Mais en décembre 2003, le Chef de l'Etat, dans son
discours programme devant le Parlement de Transition, avait annoncé que
le gouvernement avait pris la résolution de lancer les travaux
d'actualisation du Plan Directeur de l'agriculture, de la pêche et de
l'élevage. Dans ce contexte, il est important de:
- traduire le Plan Directeur en Plans d'Action pour chaque
province;
- réformer et décentraliser l'administration de
l'agriculture et du développement rural en conformité avec le
Plan Directeur;
- réaliser l'approche "service" énoncée
dans le Plan Directeur;
- allouer plus de ressources budgétaires au
Ministère de l'Agriculture en accord avec la stabilisation
macro-économique et la réforme du budget de l'Etat;
- planifier la création des marchés de collecte
en milieu rural et des marchés de gros dans les principales villes et un
système d'information des marchés des produits vivriers de
base;
- mettre en place une plus grande décentralisation des
services publics vers les régions;
- exécuter le Plan Directeur et les plans d'action
régionaux selon les disponibilités budgétaires et l'apport
des bailleurs de fonds.
L'actualisation était très importante, car le
Plan était «vieux» de treize ans, les circonstances avaient
beaucoup changées, la décentralisation se profilait à
l'horizon et la bonne gouvernance était devenue incontournable.
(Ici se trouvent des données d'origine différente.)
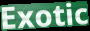
Exotic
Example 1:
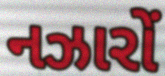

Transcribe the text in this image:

નઝારોં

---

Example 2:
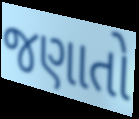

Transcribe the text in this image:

જણાતો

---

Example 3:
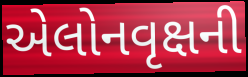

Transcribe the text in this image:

એલોનવૃક્ષની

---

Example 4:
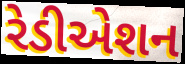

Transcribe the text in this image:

રેડીએશન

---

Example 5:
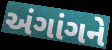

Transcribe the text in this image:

અંગાંગને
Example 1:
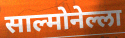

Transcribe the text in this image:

साल्मोनेल्ला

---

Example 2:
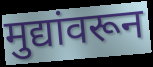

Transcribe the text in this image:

मुद्यांवरून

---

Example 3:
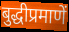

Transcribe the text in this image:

बुद्धीप्रमाणें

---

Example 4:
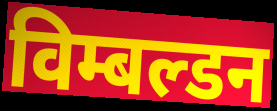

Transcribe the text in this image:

विम्बल्डन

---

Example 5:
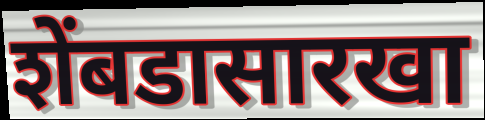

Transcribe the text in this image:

शेंबडासारखा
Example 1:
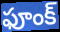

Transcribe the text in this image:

ఫూంక్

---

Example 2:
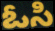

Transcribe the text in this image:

ఓసి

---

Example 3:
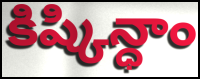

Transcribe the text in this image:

కిష్కిన్ధాం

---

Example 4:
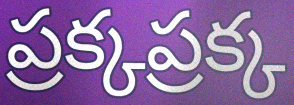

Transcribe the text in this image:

ప్రక్కప్రక్క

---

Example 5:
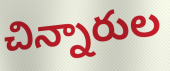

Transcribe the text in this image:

చిన్నారుల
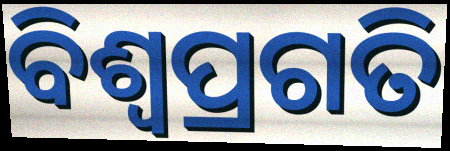
ବିଶ୍ବପ୍ରଗତି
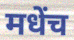
मधेंच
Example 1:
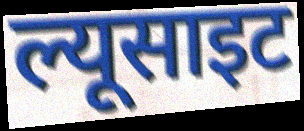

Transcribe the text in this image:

ल्यूसाइट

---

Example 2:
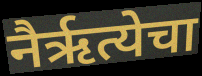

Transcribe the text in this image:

नैर्ऋत्येचा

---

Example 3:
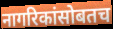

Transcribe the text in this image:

नागरिकांसोबतच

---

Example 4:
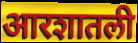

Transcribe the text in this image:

आरशातली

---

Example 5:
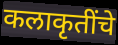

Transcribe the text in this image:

कलाकृतींचे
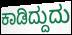
ಕಾಡಿದ್ದುದು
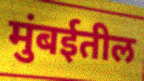
मुंबईतील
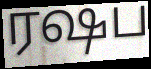
ரஷப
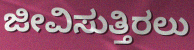
ಜೀವಿಸುತ್ತಿರಲು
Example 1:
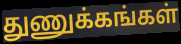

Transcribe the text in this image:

துணுக்கங்கள்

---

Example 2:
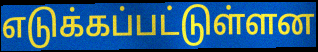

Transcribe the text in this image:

எடுக்கப்பட்டுள்ளன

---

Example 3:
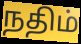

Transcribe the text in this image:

நதிம்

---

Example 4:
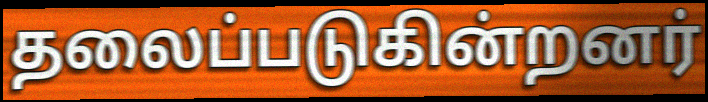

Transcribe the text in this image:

தலைப்படுகின்றனர்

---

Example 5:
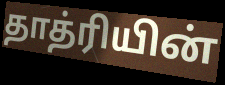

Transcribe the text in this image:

தாத்ரியின்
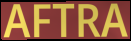
AFTRA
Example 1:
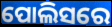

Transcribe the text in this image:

ପୋଲିସରେ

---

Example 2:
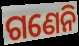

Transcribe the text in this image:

ଗଣେନି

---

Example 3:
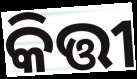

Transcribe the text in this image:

କିତ୍ତୀ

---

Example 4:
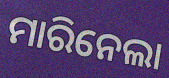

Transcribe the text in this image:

ମାରିନେଲା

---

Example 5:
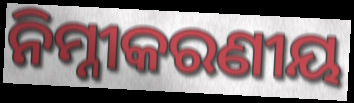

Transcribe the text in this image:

ନିମ୍ନୀକରଣୀୟ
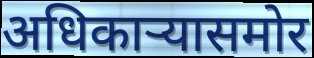
अधिकाऱ्यासमोर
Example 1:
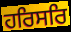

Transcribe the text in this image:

ਹਰਿਸਰਿ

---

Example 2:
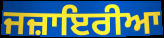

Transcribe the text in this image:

ਜਜ਼ਾਇਰੀਆ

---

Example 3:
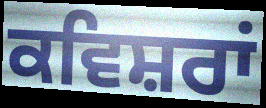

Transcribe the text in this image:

ਕਵਿਸ਼ਰਾਂ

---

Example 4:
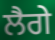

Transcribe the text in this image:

ਲੈਗੇ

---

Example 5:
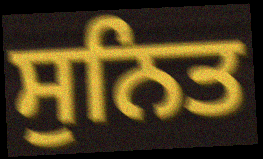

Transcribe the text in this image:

ਸੁਨਿਤ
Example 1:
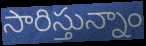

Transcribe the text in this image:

సారిస్తున్నాం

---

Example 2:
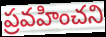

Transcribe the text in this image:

ప్రవహించని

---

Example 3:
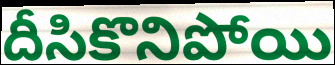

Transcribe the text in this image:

దీసికొనిపోయి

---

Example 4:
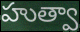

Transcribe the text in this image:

హుత్వా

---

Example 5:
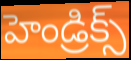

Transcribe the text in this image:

హెండ్రిక్స్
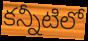
కన్నీటిలో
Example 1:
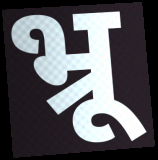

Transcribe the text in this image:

भ्रू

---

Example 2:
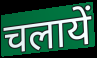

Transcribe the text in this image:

चलायें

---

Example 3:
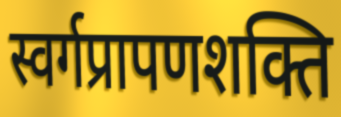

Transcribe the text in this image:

स्वर्गप्रापणशक्ति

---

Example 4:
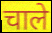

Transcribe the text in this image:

चाले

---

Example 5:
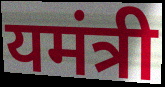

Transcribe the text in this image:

यमंत्री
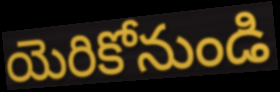
యెరికోనుండి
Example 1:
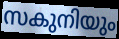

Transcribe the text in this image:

സകുനിയും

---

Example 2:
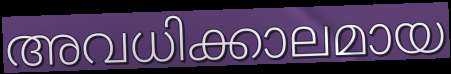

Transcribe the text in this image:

അവധിക്കാലമായ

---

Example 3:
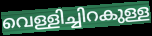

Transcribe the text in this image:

വെള്ളിച്ചിറകുള്ള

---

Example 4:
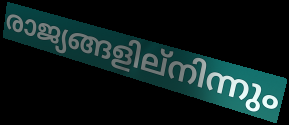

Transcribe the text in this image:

രാജ്യങ്ങളില്നിന്നും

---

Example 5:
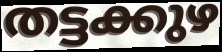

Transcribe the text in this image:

തട്ടക്കുഴ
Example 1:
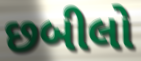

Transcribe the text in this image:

છબીલો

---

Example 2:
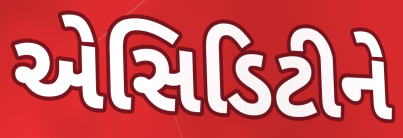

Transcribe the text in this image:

એસિડિટીને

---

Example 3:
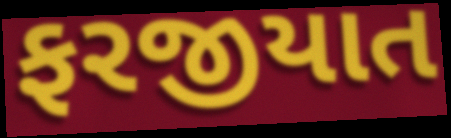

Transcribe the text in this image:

ફરજીયાત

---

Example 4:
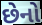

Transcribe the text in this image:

છેનો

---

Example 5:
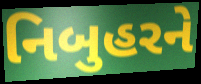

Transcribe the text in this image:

નિબુહરને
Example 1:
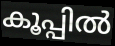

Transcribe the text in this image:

കൂപ്പിൽ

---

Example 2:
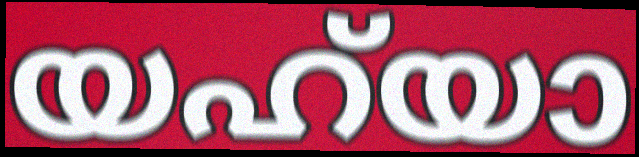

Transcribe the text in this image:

Et le
Plan constituait toujours le meilleur guide de départ pour la
réalisation d'un plan sectoriel d'étapes pour soutenir la
sécurité alimentaire, le développement agricole et le
décollage économique.
B. Approche sectorielle ou
de projet
Actuellement, l'approche sectorielle est favorisée par
la plupart des bailleurs dont la Banque Mondiale. Mais cette approche suppose
un cadre sectoriel clairement défini et une administration publique
sectorielle forte et performante. Ce n'est nullement le cas aujourd'hui en
RDC; la réforme et le renforcement de l'administration publique de
l'agriculture prendront beaucoup de temps.
Il faut également tenir compte de la
décentralisation envisagée de l'administration au Congo. Cette
décentralisation est le cheval de bataille de certains partis politiques
et est une évidence, vu la dimension du pays et les difficultés
à rapprocher les services de l'Etat auprès de la population,
surtout en milieu rural. De plus, les bailleurs favorisent également la
décentralisation. Lors de la 1ère et de la
2ème République, la centralisation du pouvoir
était un objectif en soi, favorisant la classe politique au pouvoir
vivant à Kinshasa.
Etant donné cette situation, on est obligé de
privilégier l'approche projet pour l'exécution des actions en
milieu rural, malgré le risque de manque de durabilité et de
pérennité. Le préalable à l'approche sectorielle
est donc la réforme de la fonction publique, son renforcement et la
décentralisation.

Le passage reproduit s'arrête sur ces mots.